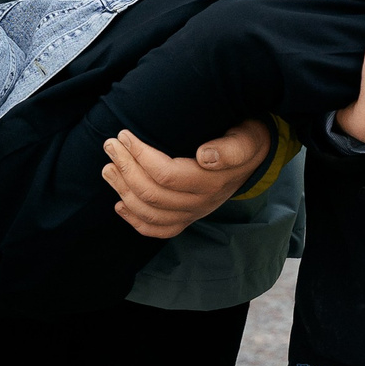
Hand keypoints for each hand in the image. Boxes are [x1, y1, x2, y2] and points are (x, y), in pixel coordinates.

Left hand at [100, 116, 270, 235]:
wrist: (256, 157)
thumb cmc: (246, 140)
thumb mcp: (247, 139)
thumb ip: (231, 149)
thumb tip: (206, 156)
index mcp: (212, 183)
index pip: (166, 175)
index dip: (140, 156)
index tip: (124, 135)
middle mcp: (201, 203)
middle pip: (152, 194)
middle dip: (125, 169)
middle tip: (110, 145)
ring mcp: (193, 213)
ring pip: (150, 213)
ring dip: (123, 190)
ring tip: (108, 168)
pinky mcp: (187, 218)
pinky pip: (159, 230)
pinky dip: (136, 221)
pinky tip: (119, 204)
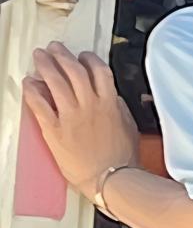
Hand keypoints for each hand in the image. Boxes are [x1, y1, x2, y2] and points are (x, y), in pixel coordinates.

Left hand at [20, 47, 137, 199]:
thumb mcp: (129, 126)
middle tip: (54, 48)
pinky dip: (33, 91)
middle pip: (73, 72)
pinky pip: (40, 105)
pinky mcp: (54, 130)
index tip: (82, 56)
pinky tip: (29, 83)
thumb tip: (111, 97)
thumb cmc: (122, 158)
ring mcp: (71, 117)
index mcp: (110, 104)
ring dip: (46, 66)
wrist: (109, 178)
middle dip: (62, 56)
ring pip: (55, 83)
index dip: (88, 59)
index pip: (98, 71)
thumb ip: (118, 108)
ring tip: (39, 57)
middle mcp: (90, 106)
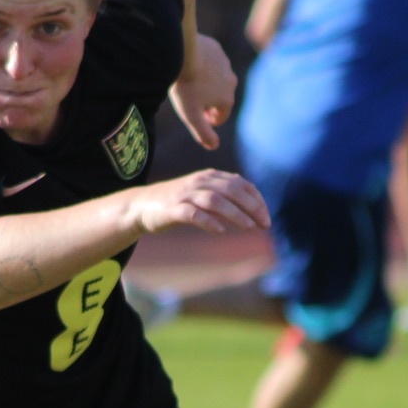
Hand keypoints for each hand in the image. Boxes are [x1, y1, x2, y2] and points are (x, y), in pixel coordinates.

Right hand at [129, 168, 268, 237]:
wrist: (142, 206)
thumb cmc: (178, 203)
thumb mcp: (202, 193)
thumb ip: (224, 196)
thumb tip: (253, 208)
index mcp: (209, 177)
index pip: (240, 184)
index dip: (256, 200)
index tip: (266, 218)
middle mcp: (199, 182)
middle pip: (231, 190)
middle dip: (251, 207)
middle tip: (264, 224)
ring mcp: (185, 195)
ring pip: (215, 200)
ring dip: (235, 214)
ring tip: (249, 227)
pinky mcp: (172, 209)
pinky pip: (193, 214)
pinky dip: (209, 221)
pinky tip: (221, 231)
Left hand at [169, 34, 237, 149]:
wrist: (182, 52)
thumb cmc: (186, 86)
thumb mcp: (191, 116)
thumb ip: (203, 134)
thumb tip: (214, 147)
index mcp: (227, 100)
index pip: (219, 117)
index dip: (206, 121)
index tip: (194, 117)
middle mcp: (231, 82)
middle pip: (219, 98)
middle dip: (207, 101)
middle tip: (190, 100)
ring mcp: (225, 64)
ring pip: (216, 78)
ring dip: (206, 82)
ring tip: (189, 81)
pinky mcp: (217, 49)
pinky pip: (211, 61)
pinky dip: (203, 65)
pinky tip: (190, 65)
⁂
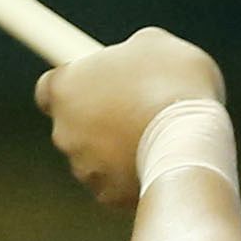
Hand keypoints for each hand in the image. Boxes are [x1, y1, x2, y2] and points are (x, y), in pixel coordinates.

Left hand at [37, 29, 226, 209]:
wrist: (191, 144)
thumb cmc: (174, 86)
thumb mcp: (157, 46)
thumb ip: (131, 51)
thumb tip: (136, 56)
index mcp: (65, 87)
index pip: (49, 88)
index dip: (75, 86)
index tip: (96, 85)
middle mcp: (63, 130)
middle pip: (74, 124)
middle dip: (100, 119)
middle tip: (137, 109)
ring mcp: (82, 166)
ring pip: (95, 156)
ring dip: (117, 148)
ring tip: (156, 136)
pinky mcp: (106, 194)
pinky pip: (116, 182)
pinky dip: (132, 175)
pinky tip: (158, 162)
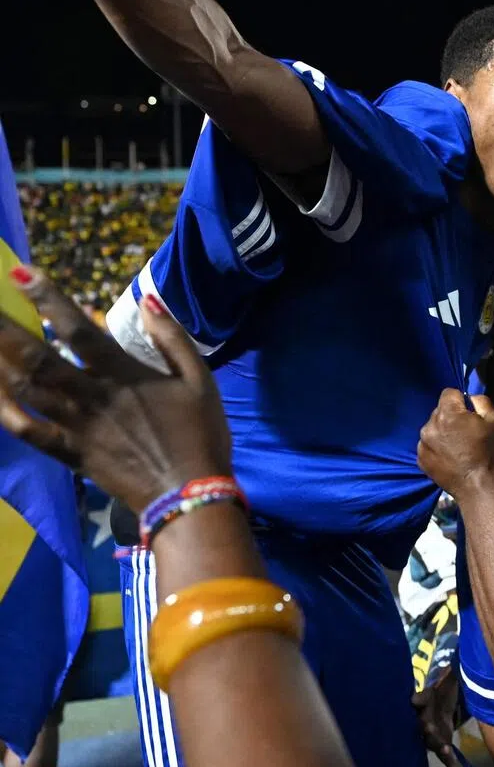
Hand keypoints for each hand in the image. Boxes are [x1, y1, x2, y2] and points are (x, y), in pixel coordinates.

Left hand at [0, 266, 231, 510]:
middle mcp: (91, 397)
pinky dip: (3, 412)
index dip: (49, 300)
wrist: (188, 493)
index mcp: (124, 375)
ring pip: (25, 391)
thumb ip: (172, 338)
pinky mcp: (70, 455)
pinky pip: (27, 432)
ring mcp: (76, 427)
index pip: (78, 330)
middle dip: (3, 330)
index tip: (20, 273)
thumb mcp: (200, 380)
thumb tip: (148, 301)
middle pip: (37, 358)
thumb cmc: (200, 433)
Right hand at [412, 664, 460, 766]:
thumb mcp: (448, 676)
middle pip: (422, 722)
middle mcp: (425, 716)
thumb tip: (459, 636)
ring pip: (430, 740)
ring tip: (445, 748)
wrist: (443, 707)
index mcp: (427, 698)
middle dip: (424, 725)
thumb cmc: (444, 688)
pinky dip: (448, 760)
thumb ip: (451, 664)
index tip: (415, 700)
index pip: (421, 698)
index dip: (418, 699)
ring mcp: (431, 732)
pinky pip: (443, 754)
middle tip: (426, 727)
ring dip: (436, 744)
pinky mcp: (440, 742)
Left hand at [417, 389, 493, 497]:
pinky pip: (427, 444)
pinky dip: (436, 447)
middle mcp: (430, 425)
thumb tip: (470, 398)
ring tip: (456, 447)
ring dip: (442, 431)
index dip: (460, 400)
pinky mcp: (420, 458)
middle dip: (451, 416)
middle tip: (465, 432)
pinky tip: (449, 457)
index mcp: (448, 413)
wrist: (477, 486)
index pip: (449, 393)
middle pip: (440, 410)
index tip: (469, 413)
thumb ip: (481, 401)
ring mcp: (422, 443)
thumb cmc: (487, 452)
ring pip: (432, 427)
⁂
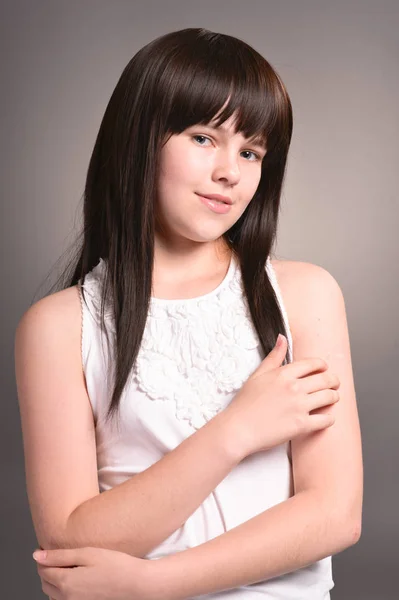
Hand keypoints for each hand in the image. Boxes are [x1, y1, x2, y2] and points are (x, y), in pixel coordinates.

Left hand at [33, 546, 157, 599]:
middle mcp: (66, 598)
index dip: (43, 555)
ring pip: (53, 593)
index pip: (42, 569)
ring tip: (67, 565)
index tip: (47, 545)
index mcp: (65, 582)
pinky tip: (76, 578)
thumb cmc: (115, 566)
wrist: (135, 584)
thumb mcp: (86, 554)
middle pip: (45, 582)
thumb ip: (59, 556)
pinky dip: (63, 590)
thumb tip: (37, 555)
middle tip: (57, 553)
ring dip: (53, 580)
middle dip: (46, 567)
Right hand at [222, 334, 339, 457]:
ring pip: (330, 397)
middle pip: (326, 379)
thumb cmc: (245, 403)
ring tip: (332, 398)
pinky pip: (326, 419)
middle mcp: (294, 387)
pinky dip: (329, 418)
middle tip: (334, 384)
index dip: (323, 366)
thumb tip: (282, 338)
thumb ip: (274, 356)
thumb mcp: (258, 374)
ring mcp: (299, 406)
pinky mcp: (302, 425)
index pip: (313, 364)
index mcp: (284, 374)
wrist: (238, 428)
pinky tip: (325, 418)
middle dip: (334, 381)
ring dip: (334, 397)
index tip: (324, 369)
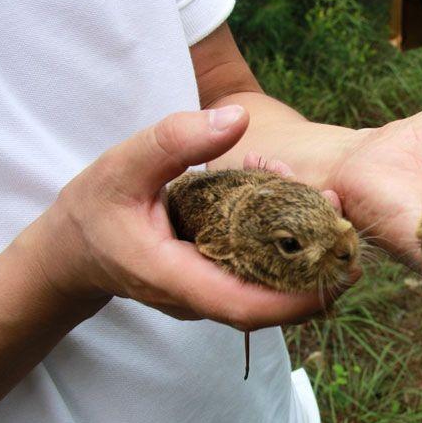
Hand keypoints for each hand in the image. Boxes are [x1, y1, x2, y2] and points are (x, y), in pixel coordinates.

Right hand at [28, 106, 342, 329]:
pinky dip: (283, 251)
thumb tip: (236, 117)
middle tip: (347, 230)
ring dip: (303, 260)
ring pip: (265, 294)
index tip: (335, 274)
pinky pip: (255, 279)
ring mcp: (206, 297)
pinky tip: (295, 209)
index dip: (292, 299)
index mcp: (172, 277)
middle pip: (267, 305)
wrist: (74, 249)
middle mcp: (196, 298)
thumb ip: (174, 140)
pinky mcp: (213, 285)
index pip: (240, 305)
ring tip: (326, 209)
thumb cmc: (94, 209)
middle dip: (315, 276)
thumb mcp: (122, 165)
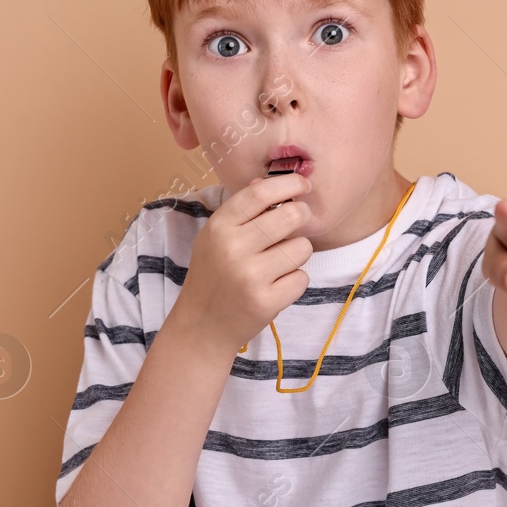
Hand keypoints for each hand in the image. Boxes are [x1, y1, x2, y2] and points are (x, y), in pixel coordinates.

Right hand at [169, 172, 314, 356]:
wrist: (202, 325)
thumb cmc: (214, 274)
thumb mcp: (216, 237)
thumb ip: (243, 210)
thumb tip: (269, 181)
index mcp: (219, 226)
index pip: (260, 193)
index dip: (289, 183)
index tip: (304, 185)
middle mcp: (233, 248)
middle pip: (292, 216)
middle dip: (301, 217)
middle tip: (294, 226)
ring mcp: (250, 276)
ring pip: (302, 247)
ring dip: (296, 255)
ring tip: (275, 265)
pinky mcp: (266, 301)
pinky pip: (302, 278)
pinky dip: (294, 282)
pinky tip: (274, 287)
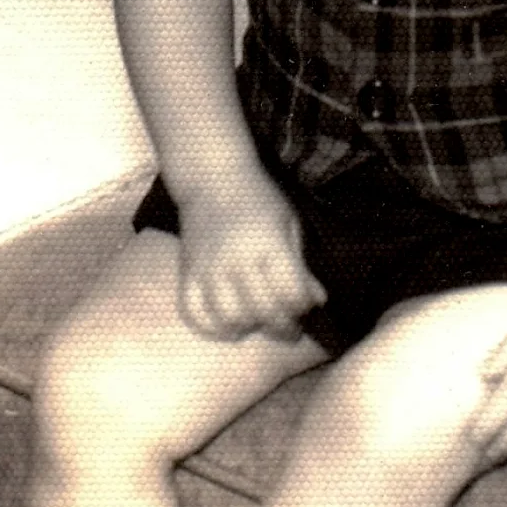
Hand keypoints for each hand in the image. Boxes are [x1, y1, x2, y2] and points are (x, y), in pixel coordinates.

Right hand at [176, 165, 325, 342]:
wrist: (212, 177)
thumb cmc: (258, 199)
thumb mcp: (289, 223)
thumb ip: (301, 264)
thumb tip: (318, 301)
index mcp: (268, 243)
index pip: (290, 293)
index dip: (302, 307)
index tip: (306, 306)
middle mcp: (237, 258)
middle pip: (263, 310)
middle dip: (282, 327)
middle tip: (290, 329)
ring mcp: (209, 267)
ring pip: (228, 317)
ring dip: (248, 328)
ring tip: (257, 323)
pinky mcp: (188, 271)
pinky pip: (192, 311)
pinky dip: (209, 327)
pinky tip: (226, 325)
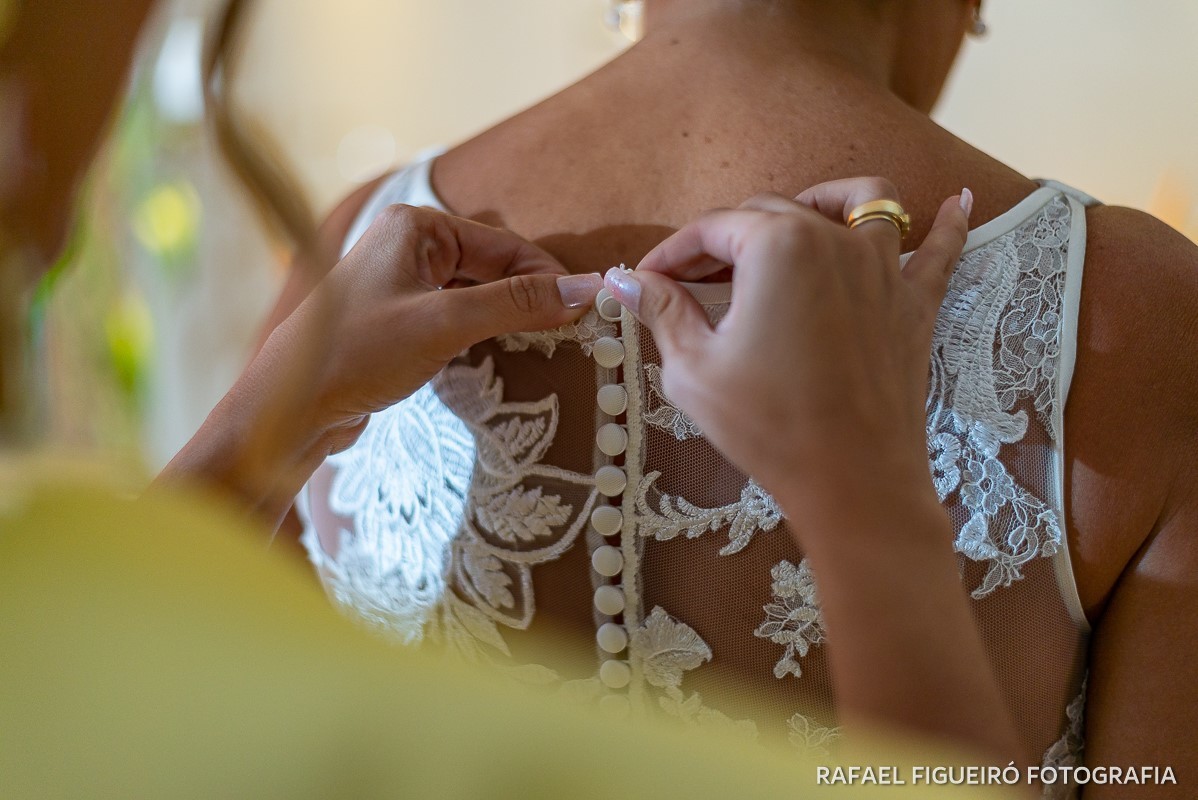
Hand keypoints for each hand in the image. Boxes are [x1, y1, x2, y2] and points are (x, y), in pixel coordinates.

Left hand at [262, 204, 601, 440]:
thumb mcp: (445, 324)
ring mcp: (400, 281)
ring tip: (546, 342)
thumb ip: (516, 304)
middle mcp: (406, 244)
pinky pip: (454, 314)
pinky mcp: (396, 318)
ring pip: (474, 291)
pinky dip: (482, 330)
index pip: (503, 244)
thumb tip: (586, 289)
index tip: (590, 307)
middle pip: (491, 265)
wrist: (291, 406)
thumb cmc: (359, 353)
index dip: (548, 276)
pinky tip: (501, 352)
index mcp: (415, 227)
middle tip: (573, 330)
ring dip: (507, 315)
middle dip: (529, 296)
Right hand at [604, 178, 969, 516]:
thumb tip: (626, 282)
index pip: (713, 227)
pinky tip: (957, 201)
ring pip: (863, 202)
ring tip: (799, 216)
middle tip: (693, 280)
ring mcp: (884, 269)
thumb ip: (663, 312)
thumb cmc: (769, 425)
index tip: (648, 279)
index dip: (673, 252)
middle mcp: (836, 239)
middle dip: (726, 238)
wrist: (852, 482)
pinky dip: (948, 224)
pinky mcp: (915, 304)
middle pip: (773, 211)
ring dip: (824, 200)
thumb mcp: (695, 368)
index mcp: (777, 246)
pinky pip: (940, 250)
⁂
= What is being asked =
In the listing above, find the line containing "wrist: (212, 177)" and the line containing "ring mcp: (400, 281)", then print exactly those two lines and every line between them, minus the pictures.

= Reply =
wrist: (212, 177)
thumb cmc: (258, 199)
thumb mcp: (289, 223)
thumb ip: (301, 264)
thumb tip: (318, 301)
index mcp: (268, 243)
index pip: (290, 293)
index dip: (302, 307)
index tip: (306, 306)
middle mcp: (237, 258)
middle pip: (263, 310)
middle dip: (282, 327)
middle tip: (290, 329)
ring mcp: (209, 267)
ring pip: (228, 317)
ring dip: (248, 328)
ring tip: (257, 323)
pinky mcp: (188, 271)
pinky pip: (192, 311)
pinky dip: (209, 327)
pinky tip: (226, 325)
Hand keypoints for each hand in the image. Boxes are [x1, y1, x2, y2] and points are (x, y), in pixel coordinates.

Left hand at [262, 204, 601, 440]:
thumb mcp: (445, 324)
ring mcp: (400, 281)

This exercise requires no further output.